The ensuing debate lasted an hour and 45 minutes and ended with him conceding she was right, even though he didn’t particularly want to be anyone’s landlord. She’d said, “That’s what you have Mr. Cho for.”
He’d said, “I assure you, it’s not,” on a laugh and pulled her towards him before she could pull that thread any harder.
When Mr. Cho is gone, she asks, “What now?”
Vincenzo leans back in his seat, which looks like an invitation, honestly, and one she is not going to accept no matter how badly she’d like to be pressed up against him right now.
“Essentially the same thing in perpetuity or until they make a mistake I can exploit.”
She takes a deep breath, mentally starts preparing herself for future meetings like the one they just had.
… … …
The day she receives confirmation of her re-enrollment in her studies, Vincenzo moves her onto her stomach on his bed, legs parted only as much as needed so he can press into her. Her hands grip the linens and it feels so intense and good and right that she wonders if her spine might be bonding to his chest with the way he’s leaning over her, so fully connected it feels like it should always be this way. Wants him as close as he can be. Wants his voice in her ear.
“Tell me,” she says, which is not the first time. They both do this. Both good with words. Both very aware of it.
“You take me so well, love,” he says, lips wet against her, hips slowing enough to make her whine. “So fucking good for me, aren’t you?”
She tries to move, but he holds her hip down, laughs in her ear and then leans back. She can feel the sweat drying on her back and she turns to look at him. He gives her such a soft smile her head spins even as he fucks her.
Love love love.
… … …
They don’t talk about her last day or what will happen after it. She has to formally hand him her notice, which feels absolutely absurd to her. She understands why; HR needs record of it. But putting time in his calendar and going into his office with the paper in an envelope and an email scheduled to follow feels very weird.
“I’m sad to lose you, Ms. Hong.”
She swallows, stares at him. He’s doing this on purpose. Reminiscent of their conversation over dinner on Saturday.

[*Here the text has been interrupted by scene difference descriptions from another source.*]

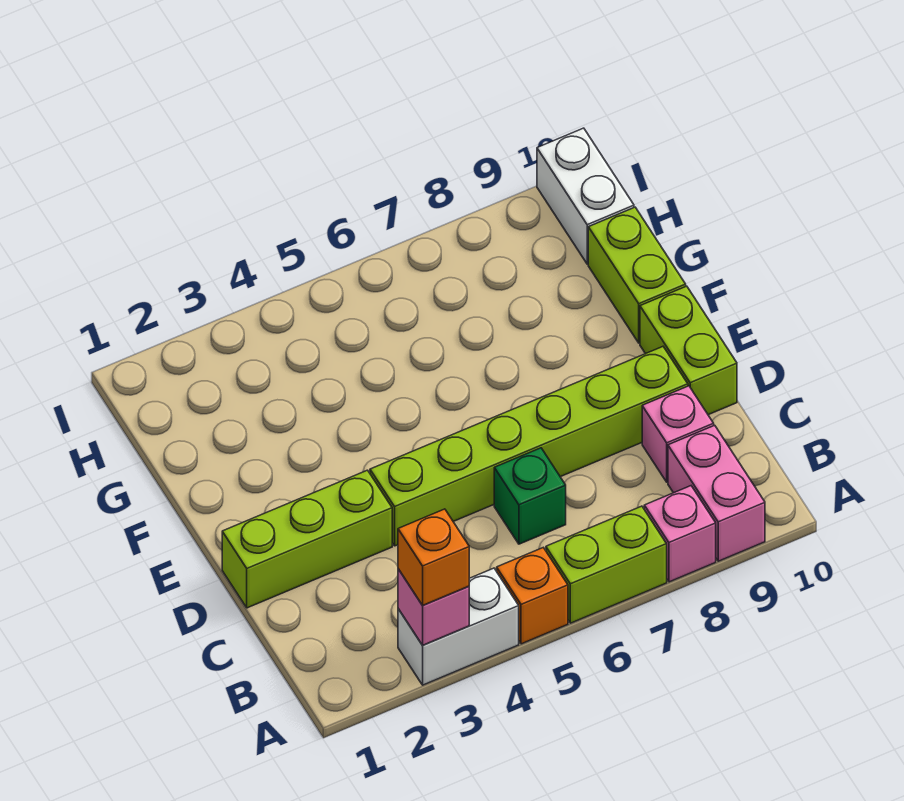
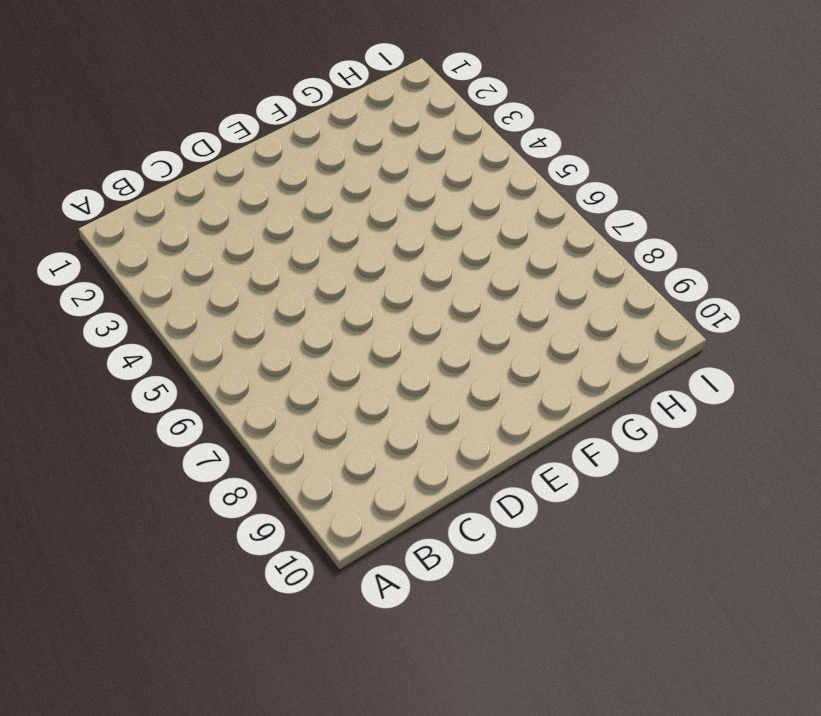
none -> white brick A3:A4 level 1
none -> orange brick A5 level 1
none -> lime brick A6:A7 level 1

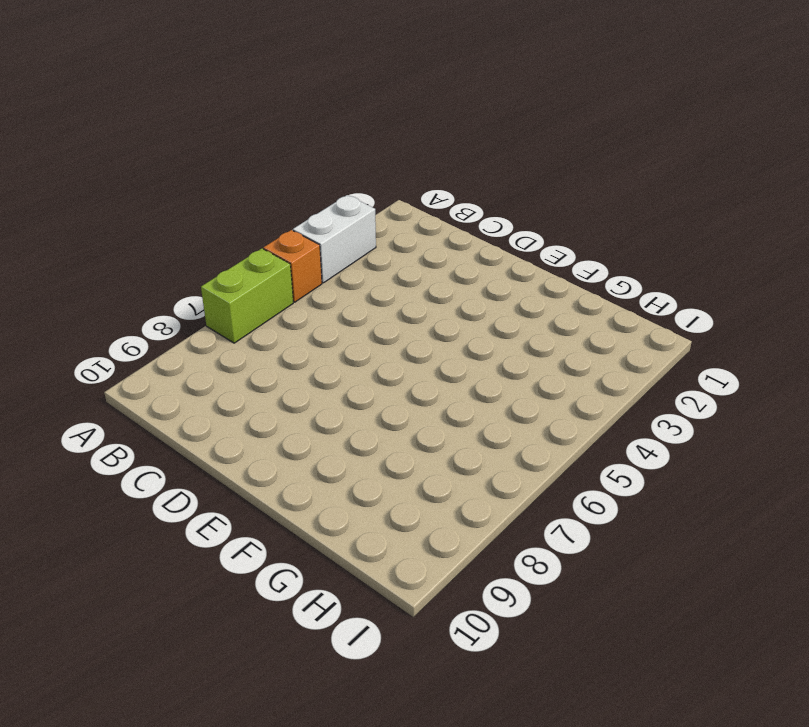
none -> pink brick A8 level 1
none -> pink brick A9:B9 level 1
none -> green brick C6 level 1

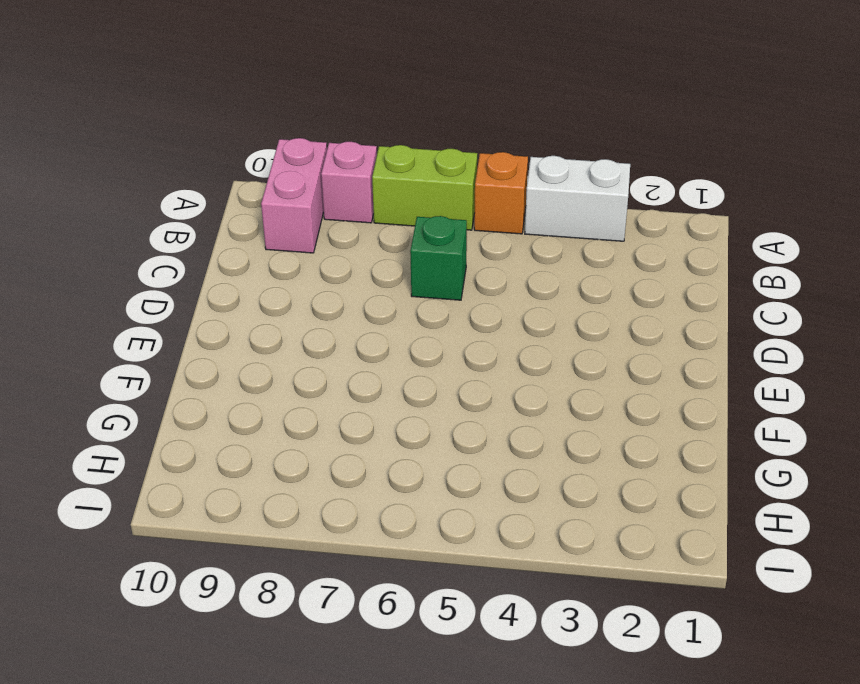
none -> pink brick C9 level 1
none -> lime brick D1:D3 level 1
none -> lime brick D4:D9 level 1

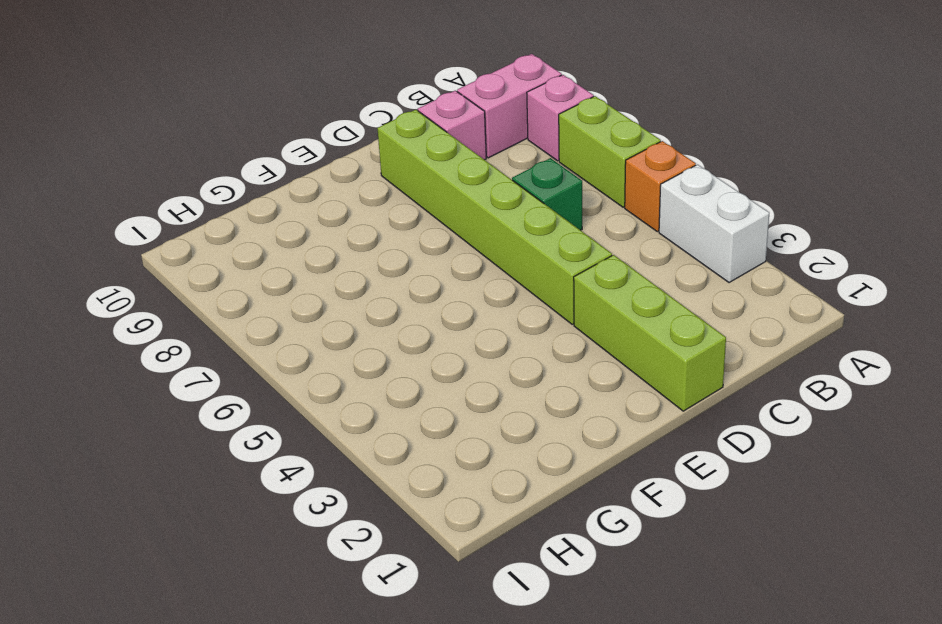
none -> lime brick D10:E10 level 1
none -> lime brick F10:G10 level 1
none -> white brick H10:I10 level 1

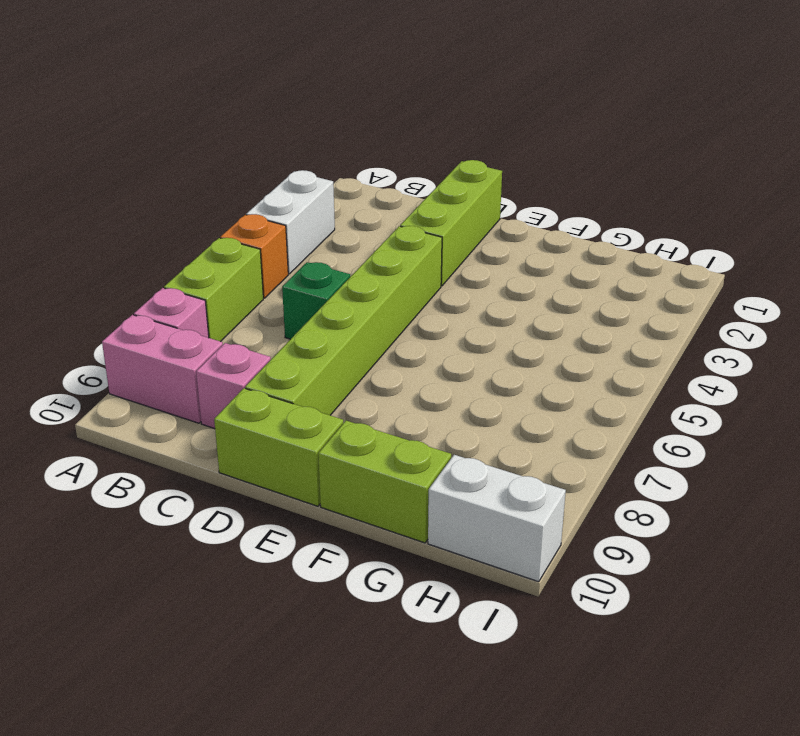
none -> pink brick A3 level 2
none -> orange brick A3 level 3

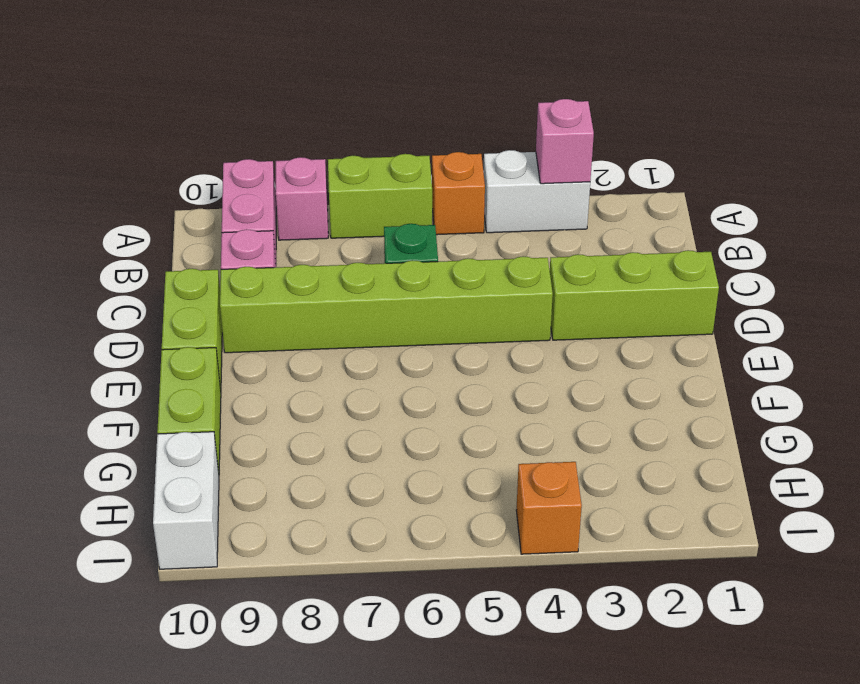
orange brick I4 level 1 -> orange brick A3 level 3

(“I’m scared this changes when I’m not sitting outside your door anymore,” she’d confessed, pushing her food around in her bowl.”
“Why?” he’d asked. “Do you want it to?”
“No.” Quick. Too quick.
His smile, gentle and easy. “If nothing it makes it more simple. Does it not?”
She grins at him, lets her foot bump his leg beneath the table. “Simply dating a 24 year old, not a 24 year old employee?”
He’d muttered, “Stop,” like she’s exhausting, which had made her laugh and put her hand on his thigh.)
“Maybe when I’m a lawyer you can hire me.”
They've not talked about this. Never.
“I’d rather you not end up back on my payroll.” He doesn’t look at her. He slips her resignation letter into the folder on his desk. It’s sort of funny; she’s the one who’ll end up delivering it to HR anyway. “Because I intend to maintain a personal relationship with you as long as you want it.”
She doesn’t preen. Doesn’t react. Well, that’s not true. She must. Because he takes one look at her and looks really very smug.
So yeah, she says, “You know I want it,” because it’ll make the tips of his ears red and it’s a cute thing to see.
He takes a long breath, lets it out slowly, pulls his shoulders back.
“My schedule for the day?”
She smiles, nods at him and opens her tablet.